Current status for MonetDB intervals: the remote engine accepts qualified interval forms such as INTERVAL MONTH, INTERVAL DAY, and INTERVAL SECOND, which surface in MonetDB metadata as month_interval, day_interval, and sec_interval. IMPORT FOREIGN SCHEMA maps those families to PostgreSQL interval month, interval day, and interval second, and pg_monetdb now performs the write-side formatting and read-side normalization needed for end-to-end round trips on those imported families. The remaining limitation is qualifier fidelity for MonetDB types backed by sec_interval: forms such as INTERVAL DAY TO SECOND are currently imported as PostgreSQL interval second, so the storage family works but the original qualifier is not preserved.

Manual Validation

For planner validation against an existing PostgreSQL database with imported TPC-H foreign tables in schema monet, see materialized_cte_manual.sql.

Important note: MonetDB does not accept the ANSI MATERIALIZED / NOT MATERIALIZED CTE syntax. Because of that, pg_monetdb cannot push down a PostgreSQL WITH ... AS MATERIALIZED (...) clause as equivalent remote SQL. The validated safe behavior is to keep the materialization boundary local in PostgreSQL.

Typical invocation:

sudo -n -u postgres psql -X -p 5433 -d monet_test -f sql/materialized_cte_manual.sql

For grouped grouped-subquery bridge validation with a local window stage above a pushed-down grouped CTE, see grouped_bridge_window_manual.sql.

Typical invocation:

sudo -n -u postgres psql -X -p 5433 -d monet_test -f sql/grouped_bridge_window_manual.sql

For INNER JOIN LATERAL queries whose lateral subquery is just a scalar correlated aggregate, current pg_monetdb behavior is to keep the outer join local. In that specific pattern, a scalar-correlated WHERE rewrite is a safe workaround and can already push down fully. See lateral_scalar_rewrite_manual.sql.

Typical invocation:

sudo -n -u postgres psql -X -p 5433 -d monet_test -f sql/lateral_scalar_rewrite_manual.sql

Experimental option:

If the backend session preloads pg_monetdb before the first FDW query, the current planner-hook experiment can normalize this exact INNER JOIN LATERAL scalar-aggregate pattern automatically and produce the same fully pushed-down plan.
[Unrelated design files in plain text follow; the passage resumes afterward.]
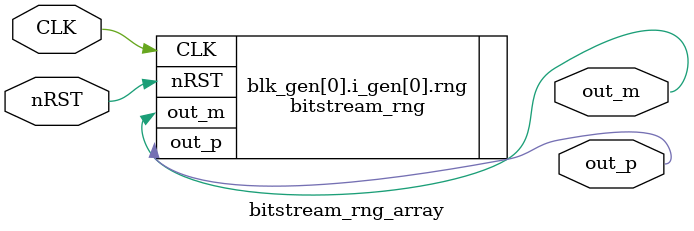
<source format=sv>
`timescale 1ns / 1ps
module bitstream_rng_array #(
    parameter NUM_ELEMENTS = 1,
    parameter BITWIDTH = 20,
    parameter VALUE = {BITWIDTH{1'b0}},
    parameter IS_NEGATIVE = 1'b0
) (
    input logic CLK,
    input logic nRST,
    output logic [(NUM_ELEMENTS-1):0] out_p,
    output logic [(NUM_ELEMENTS-1):0] out_m
);

localparam MAX_LOOP = (NUM_ELEMENTS < 10) ? 1 : 50;

genvar blk, i;
generate
for (blk = 0; blk < NUM_ELEMENTS / MAX_LOOP; blk = blk + 1) begin : blk_gen
    for (i = blk * MAX_LOOP; i < MAX_LOOP; i = i + 1) begin : i_gen
        bitstream_rng #(
                .BITWIDTH(BITWIDTH),
                .VALUE(VALUE[i*BITWIDTH +: BITWIDTH]),
                .IS_NEGATIVE(IS_NEGATIVE[i])
            ) rng (
                .CLK(CLK),
                .nRST(nRST),
                .out_p(out_p[i]),
                .out_m(out_m[i])
            );
    end
end

for (i = MAX_LOOP * (NUM_ELEMENTS / MAX_LOOP); i < NUM_ELEMENTS; i = i + 1) begin : i_rem_gen
    bitstream_rng #(
            .BITWIDTH(BITWIDTH),
            .VALUE(VALUE[i*BITWIDTH +: BITWIDTH]),
            .IS_NEGATIVE(IS_NEGATIVE[i])
        ) rng (
            .CLK(CLK),
            .nRST(nRST),
            .out_p(out_p[i]),
            .out_m(out_m[i])
        );
end
endgenerate

endmodule

</source>
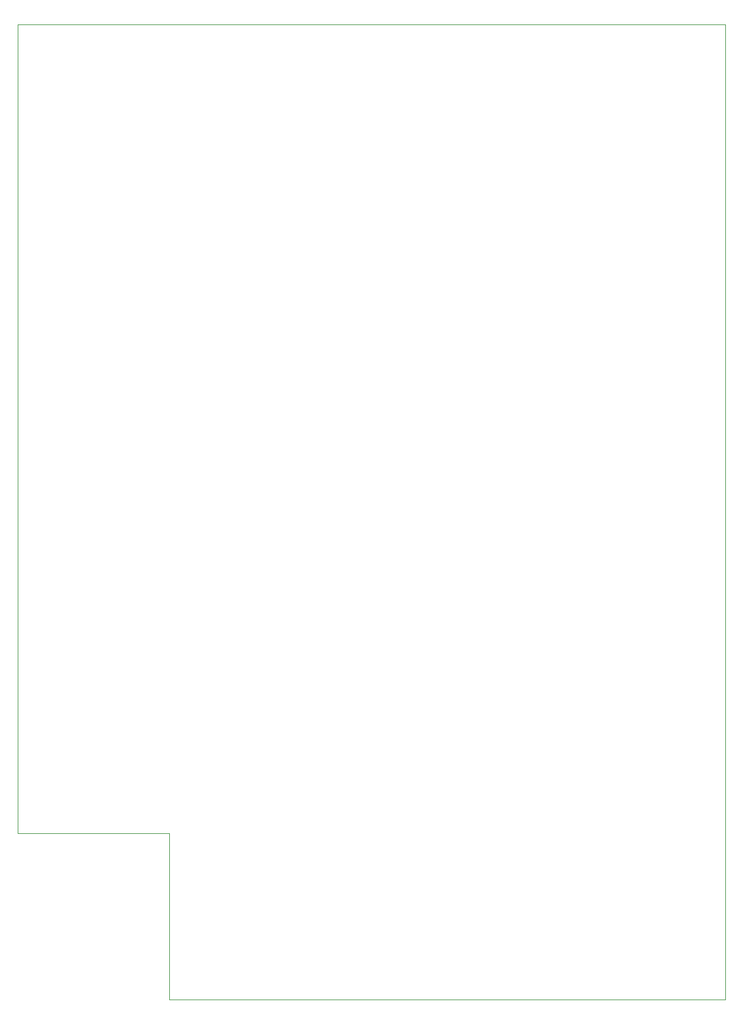
<source format=gm1>
G04 #@! TF.GenerationSoftware,KiCad,Pcbnew,8.0.3*
G04 #@! TF.CreationDate,2024-09-16T17:54:24+02:00*
G04 #@! TF.ProjectId,DMH_VCO_40106_PCB,444d485f-5643-44f5-9f34-303130365f50,1*
G04 #@! TF.SameCoordinates,Original*
G04 #@! TF.FileFunction,Profile,NP*
%FSLAX46Y46*%
G04 Gerber Fmt 4.6, Leading zero omitted, Abs format (unit mm)*
G04 Created by KiCad (PCBNEW 8.0.3) date 2024-09-16 17:54:24*
%MOMM*%
%LPD*%
G01*
G04 APERTURE LIST*
G04 #@! TA.AperFunction,Profile*
%ADD10C,0.050000*%
G04 #@! TD*
G04 APERTURE END LIST*
D10*
X149000000Y-197500000D02*
X149000000Y-62500000D01*
X149000000Y-62500000D02*
X51000000Y-62500000D01*
X72000000Y-174500000D02*
X72000000Y-197500000D01*
X51000000Y-62500000D02*
X51000000Y-174500000D01*
X51000000Y-174500000D02*
X72000000Y-174500000D01*
X72000000Y-197500000D02*
X149000000Y-197500000D01*
M02*

</source>
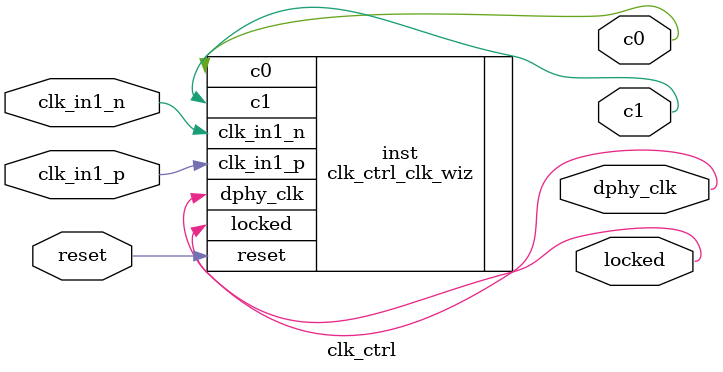
<source format=v>


`timescale 1ps/1ps

(* CORE_GENERATION_INFO = "clk_ctrl,clk_wiz_v6_0_17_0_0,{component_name=clk_ctrl,use_phase_alignment=false,use_min_o_jitter=false,use_max_i_jitter=false,use_dyn_phase_shift=false,use_inclk_switchover=false,use_dyn_reconfig=false,enable_axi=0,feedback_source=FDBK_AUTO,PRIMITIVE=MMCM,num_out_clk=3,clkin1_period=20.000,clkin2_period=10.0,use_power_down=false,use_reset=true,use_locked=true,use_inclk_stopped=false,feedback_type=SINGLE,CLOCK_MGR_TYPE=NA,manual_override=false}" *)

module clk_ctrl 
 (
  // Clock out ports
  output        c0,
  output        c1,
  output        dphy_clk,
  // Status and control signals
  input         reset,
  output        locked,
 // Clock in ports
  input         clk_in1_p,
  input         clk_in1_n
 );

  clk_ctrl_clk_wiz inst
  (
  // Clock out ports  
  .c0(c0),
  .c1(c1),
  .dphy_clk(dphy_clk),
  // Status and control signals               
  .reset(reset), 
  .locked(locked),
 // Clock in ports
  .clk_in1_p(clk_in1_p),
  .clk_in1_n(clk_in1_n)
  );

endmodule

</source>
One way to test that behavior is:

sudo -n -u postgres env PGOPTIONS='-c session_preload_libraries=pg_monetdb' \
        psql -X -p 5433 -d monet_test -f sql/lateral_scalar_rewrite_manual.sql

This is an experimental workflow. Without session preload, the first FDW query in a backend can still miss the rewrite and keep the original JOIN LATERAL shape local. Explicit LOAD 'pg_monetdb' before the first FDW query is also sufficient to activate the same planner path in that backend session.

Example rewrite:

-- Original INNER JOIN LATERAL form
SELECT
        SUM(l.l_extendedprice) / 7.0 AS avg_yearly
FROM
        part p
        JOIN lineitem l ON l.l_partkey = p.p_partkey
        JOIN LATERAL (
                SELECT 0.2 * AVG(l2.l_quantity) AS threshold
                FROM lineitem l2
                WHERE l2.l_partkey = p.p_partkey
        ) aq ON l.l_quantity < aq.threshold
WHERE
        p.p_brand = 'Brand#23'
        AND p.p_container = 'MED BOX';

-- Recommended scalar-correlated rewrite for pushdown
SELECT
        SUM(l.l_extendedprice) / 7.0 AS avg_yearly
FROM
        part p
        JOIN lineitem l ON l.l_partkey = p.p_partkey
WHERE
        p.p_brand = 'Brand#23'
        AND p.p_container = 'MED BOX'
        AND l.l_quantity < (
                SELECT 0.2 * AVG(l2.l_quantity)
                FROM lineitem l2
                WHERE l2.l_partkey = p.p_partkey
        );

This rewrite is recommended only for the INNER JOIN LATERAL case where the lateral side returns a single scalar aggregate row correlated on the outer relation and the join predicate only compares outer columns against that scalar result.

Limits

Primary Key is required for DELETE and UPDATE operations.